My Career Plan
- Current Career Options
- Change Log
A ‘career plan’ is really monumental thing. It’s like defining how you want to spend 40% of your time in the next year. It affects all areas of one’s life: who your friends are, what ideas you’re exposed to and what you think about day-to-day. When viewed like this it seems like a hopelessly huge decision to try and define statically. However I think it’s worth doing.
As part of my studying of the ‘80,000 Hours’ career guide, I was introduced to the idea of the ‘Planning Paradox’. The idea that a plan will nearly always change before it’s implemented, due to a changing environment. The world of work is always changing, so it seems very applicable to this situation. However the guide suggests that, despite this paradox, plans are still worth making. They can be a great exercise in clarifying what exactly it is you’re aiming for. To have a target without the pretense that it will never change.

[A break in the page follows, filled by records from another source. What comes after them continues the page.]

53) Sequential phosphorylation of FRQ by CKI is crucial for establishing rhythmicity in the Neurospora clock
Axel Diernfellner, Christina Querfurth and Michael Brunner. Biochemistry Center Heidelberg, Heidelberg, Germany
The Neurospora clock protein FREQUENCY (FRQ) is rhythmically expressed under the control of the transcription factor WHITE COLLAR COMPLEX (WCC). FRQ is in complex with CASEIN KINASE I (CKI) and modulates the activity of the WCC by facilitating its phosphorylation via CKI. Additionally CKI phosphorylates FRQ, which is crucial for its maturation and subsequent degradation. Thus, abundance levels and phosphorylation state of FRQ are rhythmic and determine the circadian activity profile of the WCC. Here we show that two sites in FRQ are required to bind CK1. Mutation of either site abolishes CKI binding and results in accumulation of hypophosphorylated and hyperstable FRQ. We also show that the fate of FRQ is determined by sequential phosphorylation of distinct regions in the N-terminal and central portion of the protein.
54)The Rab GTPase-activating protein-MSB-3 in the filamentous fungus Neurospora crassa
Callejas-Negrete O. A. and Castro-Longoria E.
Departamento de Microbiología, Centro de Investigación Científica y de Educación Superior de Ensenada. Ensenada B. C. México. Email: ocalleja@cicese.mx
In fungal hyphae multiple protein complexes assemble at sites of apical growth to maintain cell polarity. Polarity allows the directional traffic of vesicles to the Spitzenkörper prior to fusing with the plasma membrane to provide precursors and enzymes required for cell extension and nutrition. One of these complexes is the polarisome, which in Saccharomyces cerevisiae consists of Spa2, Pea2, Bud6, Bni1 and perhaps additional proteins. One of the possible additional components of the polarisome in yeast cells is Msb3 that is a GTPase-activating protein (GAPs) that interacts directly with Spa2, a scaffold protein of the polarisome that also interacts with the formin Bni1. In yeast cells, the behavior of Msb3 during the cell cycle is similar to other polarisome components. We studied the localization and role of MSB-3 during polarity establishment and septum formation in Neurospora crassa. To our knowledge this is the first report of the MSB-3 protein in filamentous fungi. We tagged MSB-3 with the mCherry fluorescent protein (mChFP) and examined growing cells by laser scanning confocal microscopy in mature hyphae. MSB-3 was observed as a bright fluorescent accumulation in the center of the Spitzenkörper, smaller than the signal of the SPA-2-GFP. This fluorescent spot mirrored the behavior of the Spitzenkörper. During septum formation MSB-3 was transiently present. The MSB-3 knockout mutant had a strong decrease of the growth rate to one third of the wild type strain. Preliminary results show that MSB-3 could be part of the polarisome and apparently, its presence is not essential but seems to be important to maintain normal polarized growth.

Why make this public? Honesty is something that I highly value, to be transparent in intentions. So how much more transparent can you get with your career intentions than posting the your plan online publicly? I hope that it will serve as a useful reference for employers, co-workers and friends to know what I’m aiming for. May it spawn conflicts of interest? Maybe. But I value the transparency and freedom of information more than any hindrance it may cause me.
I start by defining my current career options using a predefined structure called the ‘A/B/Z’. Secondly I include a change log to provide commentary as to how the options have changed over time.
Current Career Options
The A/B/Z is a set of three plans for how you can aim to develop your career. It was created by Reid Hoffman in his book ‘The Startup of You’, and suggested to me in the 80,000 Hours section on career planning. Three plans are defined:
- Plan A
- The Ideal Option, in the medium term1.
- Plan B
- A promising alternative. For when progress in Plan A becomes difficult.
- Plan Z
- A temporary fallback. For when all plans go ary and you need time to think.

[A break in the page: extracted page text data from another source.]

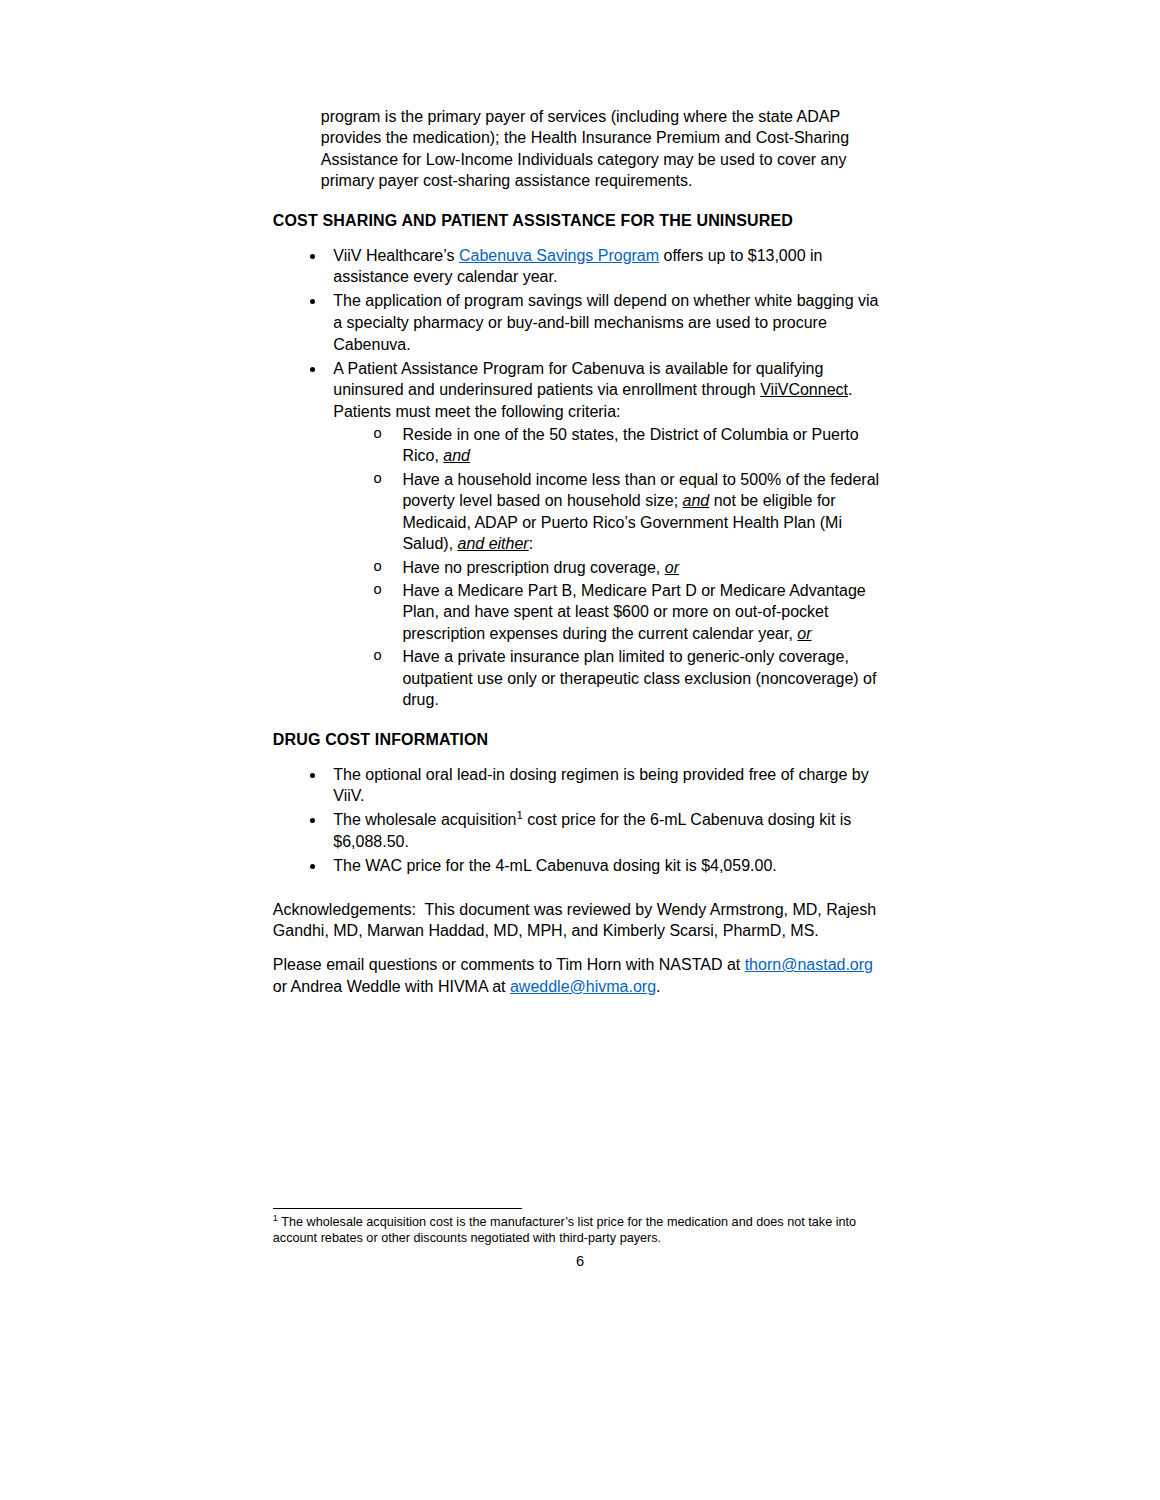program is the primary payer of services (including where the state ADAP provides the medication); the Health Insurance Premium and Cost-Sharing Assistance for Low-Income Individuals category may be used to cover any primary payer cost-sharing assistance requirements.
COST SHARING AND PATIENT ASSISTANCE FOR THE UNINSURED
ViiV Healthcare’s Cabenuva Savings Program offers up to $13,000 in assistance every calendar year.
The application of program savings will depend on whether white bagging via a specialty pharmacy or buy-and-bill mechanisms are used to procure Cabenuva.
A Patient Assistance Program for Cabenuva is available for qualifying uninsured and underinsured patients via enrollment through ViiVConnect. Patients must meet the following criteria:
Reside in one of the 50 states, the District of Columbia or Puerto Rico, and
Have a household income less than or equal to 500% of the federal poverty level based on household size; and not be eligible for Medicaid, ADAP or Puerto Rico’s Government Health Plan (Mi Salud), and either:
Have no prescription drug coverage, or
Have a Medicare Part B, Medicare Part D or Medicare Advantage Plan, and have spent at least $600 or more on out-of-pocket prescription expenses during the current calendar year, or
Have a private insurance plan limited to generic-only coverage, outpatient use only or therapeutic class exclusion (noncoverage) of drug.
DRUG COST INFORMATION
The optional oral lead-in dosing regimen is being provided free of charge by ViiV.
The wholesale acquisition1 cost price for the 6-mL Cabenuva dosing kit is $6,088.50.
The WAC price for the 4-mL Cabenuva dosing kit is $4,059.00.
Acknowledgements: This document was reviewed by Wendy Armstrong, MD, Rajesh Gandhi, MD, Marwan Haddad, MD, MPH, and Kimberly Scarsi, PharmD, MS.
Please email questions or comments to Tim Horn with NASTAD at thorn@nastad.org or Andrea Weddle with HIVMA at aweddle@hivma.org.
1 The wholesale acquisition cost is the manufacturer’s list price for the medication and does not take into account rebates or other discounts negotiated with third-party payers.
6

This is a great structure since it can remind of secondary options in case my current pursued career gets set back somehow. Say a risk I took while executing Plan A failed and I found it hard to get jobs in Plan B, I would always have a fallback option. Reminding myself of this makes taking risks a little easier to stomach and helps get around some common decision making problems (like not switching to a better option). Provided are each of my choices for the plans and my justification.
Plan A — The Ideal Option
Software Developer. Through college and university this has been the natural ending point of my education. Designing and developing software, whether it is systems or application software. I currently hold all of the necessary skills for this career and also have received enough feedback to make me feel confident that I’m fairly good. It provides many opportunities for creative problem solving and flow-inducing work. There are many external benefits such as great work environments, generous salaries and I feel like I fit into the culture of software teams well. The major negative right now which may cause me to revise this plan is the lack of positive social impact caused by the building of software. This often makes my work feel meaningless, not something particularly worth living for.

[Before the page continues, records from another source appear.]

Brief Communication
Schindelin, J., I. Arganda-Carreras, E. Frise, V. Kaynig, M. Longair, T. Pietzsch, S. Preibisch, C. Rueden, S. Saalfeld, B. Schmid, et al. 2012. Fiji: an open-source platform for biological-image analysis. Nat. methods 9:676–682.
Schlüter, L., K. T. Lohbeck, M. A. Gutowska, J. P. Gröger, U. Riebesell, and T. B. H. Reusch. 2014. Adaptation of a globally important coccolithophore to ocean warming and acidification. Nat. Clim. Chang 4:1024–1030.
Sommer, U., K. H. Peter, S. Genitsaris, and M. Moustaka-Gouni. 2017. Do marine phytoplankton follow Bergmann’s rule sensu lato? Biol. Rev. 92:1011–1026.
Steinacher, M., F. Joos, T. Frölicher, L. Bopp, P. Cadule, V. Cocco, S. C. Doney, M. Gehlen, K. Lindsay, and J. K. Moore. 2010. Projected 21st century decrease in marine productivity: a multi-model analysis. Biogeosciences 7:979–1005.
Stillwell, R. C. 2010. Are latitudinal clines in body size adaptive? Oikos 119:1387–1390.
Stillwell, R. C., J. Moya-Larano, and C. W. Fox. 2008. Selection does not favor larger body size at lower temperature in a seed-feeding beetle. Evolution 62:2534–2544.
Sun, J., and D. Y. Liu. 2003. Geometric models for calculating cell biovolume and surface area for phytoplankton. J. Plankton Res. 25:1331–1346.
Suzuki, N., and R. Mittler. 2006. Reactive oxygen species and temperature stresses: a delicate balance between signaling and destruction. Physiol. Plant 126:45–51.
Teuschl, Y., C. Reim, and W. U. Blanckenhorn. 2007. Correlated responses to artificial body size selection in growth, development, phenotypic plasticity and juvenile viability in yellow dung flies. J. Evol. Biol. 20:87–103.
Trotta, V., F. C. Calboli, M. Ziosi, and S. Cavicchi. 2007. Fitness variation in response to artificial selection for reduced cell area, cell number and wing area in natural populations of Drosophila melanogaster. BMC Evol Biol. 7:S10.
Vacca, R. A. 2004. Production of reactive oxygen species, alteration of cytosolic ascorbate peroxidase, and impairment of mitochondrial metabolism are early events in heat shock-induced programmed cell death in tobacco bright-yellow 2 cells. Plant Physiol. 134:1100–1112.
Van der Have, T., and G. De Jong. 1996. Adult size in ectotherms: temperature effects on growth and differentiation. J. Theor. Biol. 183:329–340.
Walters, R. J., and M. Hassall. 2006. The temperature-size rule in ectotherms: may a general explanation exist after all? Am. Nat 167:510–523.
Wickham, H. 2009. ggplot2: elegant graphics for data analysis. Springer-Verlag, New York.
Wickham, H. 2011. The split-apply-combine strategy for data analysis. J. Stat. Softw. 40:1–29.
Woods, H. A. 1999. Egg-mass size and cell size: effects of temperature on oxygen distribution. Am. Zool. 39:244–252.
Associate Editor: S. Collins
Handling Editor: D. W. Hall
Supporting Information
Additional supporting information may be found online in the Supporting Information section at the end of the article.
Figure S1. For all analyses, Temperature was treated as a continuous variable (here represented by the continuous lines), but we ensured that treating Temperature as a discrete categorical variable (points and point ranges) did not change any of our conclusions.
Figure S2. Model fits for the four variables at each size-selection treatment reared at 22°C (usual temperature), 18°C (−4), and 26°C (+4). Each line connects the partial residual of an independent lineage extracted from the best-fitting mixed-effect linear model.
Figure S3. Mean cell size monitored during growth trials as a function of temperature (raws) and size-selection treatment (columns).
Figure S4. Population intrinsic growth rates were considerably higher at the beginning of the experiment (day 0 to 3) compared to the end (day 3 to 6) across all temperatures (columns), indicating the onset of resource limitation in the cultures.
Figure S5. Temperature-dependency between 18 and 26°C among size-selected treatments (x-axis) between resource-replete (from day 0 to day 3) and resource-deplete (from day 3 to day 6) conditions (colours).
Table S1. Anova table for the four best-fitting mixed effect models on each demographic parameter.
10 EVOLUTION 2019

Plan B — A Promising Alternative
Technical Writer. This is the synthesis of two strong interests of mine: technology and information codification. The latter might be an odd phrase to you, so consider it as ‘appreciating the creative communication of ideas’. This is something which I consider as very powerful when done well. Knowledge sharing is extremely underrated within business and can be carried out poorly, leading to communication issues and potential organisational dysfunction. In this career I would like to be dedicated to dealing with these issues head on. Improving the internal education of a technology company’s own product and ensuring that the most important information is reaching the right people at the right times.
I received feedback from classmates at university that I had a great way of explaining complex topics. Also, I have received complements for small amounts of technical documentation written as a software developer. These provide me with confidence that I would be well suited to this position of communication through writing. A last tenuous suggestion that I may fit in this field well is the large amount of personal time I dedicate to reading2.
Plan Z — A Temporary Fallback
Barge Maintenance. I can rely on being able to go and work with my Dad on restoring his barge and making some money helping with tours. This is not ideal since it would likely involve me to move to the barge from wherever I am living. However I feel it is a safe guarantee of room and board, not to mention the numerous benefits of being in the centre of London.
To help keep track of how my career plan has evolved to its current state, I will document the changes here and justifications for these.
This is the initial version of the plan. Stating Software Developer, Technical Writer and Barge maintenance as my A/B/Z. The purpose of this was to write out my current career expectations before going ahead and researching a load of alternatives that could provide more socially impactful positions.